I've been looking at the various ways of constructing lazy lists in Perl 6 and I would like to collect all of the concise ways of describing the Fibonacci sequence.
I will start this off with the three from masak's journal:
my @fibs := (0, 1, -> $a, $b { $a + $b } ... *);
my @fibs := (0, 1, { $^a + $^b } ... *);
my @fibs := (0, 1, *+* ... *);
I was thinking something like this would also work, but I think I have the syntax wrong:
my @fibs := (0, 1, (@fibs Z+ @fibs[1..*]));
Something there is eager (the slice?) and causes Rakudo to enter an infinite loop. It's a translation of the Haskell definition:
fibs = 0 : 1 : zipWith (+) fibs (tail fibs)
Update:
Seems like the problem with the zipWith
example is the @fibs[1..*]
slice. if tail
is defined as sub tail (@x) {my $i = 1; {@x[$i++]}...*}
then it works properly. I would be interested to know why the slice isn't lazy from anyone familiar with Rakudo's internals.
Another nice one is:
my @fibs := (0, [\+] 1, @fibs);
The shortest seems to be
my @fibs := ^2,*+*...*;
You can use the magic of the golden ratio: let φ=(sqrt(5)+1)/2, and define fib(n)=(φn+(1-φ)n)/sqrt(5).

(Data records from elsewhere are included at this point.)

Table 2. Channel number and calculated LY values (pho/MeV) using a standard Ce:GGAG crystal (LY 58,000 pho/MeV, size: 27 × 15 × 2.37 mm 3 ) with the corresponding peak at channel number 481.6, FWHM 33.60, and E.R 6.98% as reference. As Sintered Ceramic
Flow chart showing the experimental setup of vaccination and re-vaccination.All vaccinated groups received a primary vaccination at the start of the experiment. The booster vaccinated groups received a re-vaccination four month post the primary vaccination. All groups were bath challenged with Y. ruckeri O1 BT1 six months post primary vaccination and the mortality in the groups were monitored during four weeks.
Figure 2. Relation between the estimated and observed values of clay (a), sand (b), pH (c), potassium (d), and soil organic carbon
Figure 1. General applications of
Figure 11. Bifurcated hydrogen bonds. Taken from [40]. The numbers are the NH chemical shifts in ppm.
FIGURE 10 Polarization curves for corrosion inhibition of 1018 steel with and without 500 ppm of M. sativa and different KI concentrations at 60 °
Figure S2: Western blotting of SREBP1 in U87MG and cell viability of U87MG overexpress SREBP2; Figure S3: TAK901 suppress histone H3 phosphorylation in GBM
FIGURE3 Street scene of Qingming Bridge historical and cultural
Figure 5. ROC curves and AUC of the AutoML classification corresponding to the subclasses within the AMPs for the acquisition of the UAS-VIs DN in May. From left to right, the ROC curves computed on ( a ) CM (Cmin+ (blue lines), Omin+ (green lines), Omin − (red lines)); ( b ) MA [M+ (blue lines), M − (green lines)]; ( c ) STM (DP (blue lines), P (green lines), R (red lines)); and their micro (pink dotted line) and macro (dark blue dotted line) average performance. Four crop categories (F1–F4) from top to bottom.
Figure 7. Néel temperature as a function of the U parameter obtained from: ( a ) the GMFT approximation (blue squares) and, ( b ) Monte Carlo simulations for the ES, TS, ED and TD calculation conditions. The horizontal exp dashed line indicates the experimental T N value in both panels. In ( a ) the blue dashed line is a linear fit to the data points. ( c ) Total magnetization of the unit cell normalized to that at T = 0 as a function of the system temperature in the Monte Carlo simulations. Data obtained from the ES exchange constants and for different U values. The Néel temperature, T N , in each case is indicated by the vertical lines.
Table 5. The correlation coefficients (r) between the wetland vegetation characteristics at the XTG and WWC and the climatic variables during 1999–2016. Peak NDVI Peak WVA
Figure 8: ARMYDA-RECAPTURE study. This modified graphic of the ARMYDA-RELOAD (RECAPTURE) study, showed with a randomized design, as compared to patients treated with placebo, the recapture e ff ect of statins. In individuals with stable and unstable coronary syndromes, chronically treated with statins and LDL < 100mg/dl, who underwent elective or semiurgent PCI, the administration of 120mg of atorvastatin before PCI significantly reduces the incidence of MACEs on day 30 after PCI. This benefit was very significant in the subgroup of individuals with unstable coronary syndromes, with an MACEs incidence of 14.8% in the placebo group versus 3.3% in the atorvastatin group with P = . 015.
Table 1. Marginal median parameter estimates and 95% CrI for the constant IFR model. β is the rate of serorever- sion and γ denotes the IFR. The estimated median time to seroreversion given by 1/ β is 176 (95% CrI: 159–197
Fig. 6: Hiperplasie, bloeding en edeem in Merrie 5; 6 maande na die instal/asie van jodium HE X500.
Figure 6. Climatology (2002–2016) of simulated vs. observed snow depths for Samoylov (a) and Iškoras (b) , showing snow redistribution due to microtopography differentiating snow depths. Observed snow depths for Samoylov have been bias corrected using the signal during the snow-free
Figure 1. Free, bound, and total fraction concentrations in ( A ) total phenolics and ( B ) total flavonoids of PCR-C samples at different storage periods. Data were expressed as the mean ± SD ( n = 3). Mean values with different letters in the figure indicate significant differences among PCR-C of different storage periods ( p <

You can convert such a function into a lazy list in the obvious way: In Haskell the following works:
fibs=genfibs 0 where genfibs n=(round (fib n)):genfibs (n+1)
I'm afraid my Perl 6 knowledge isn't up to translating this, sorry! Anyone who edits this answer to edit in the codes will earn my gratitude.
A more testing question would be to list ways of generating the lazy list of Hamming numbers.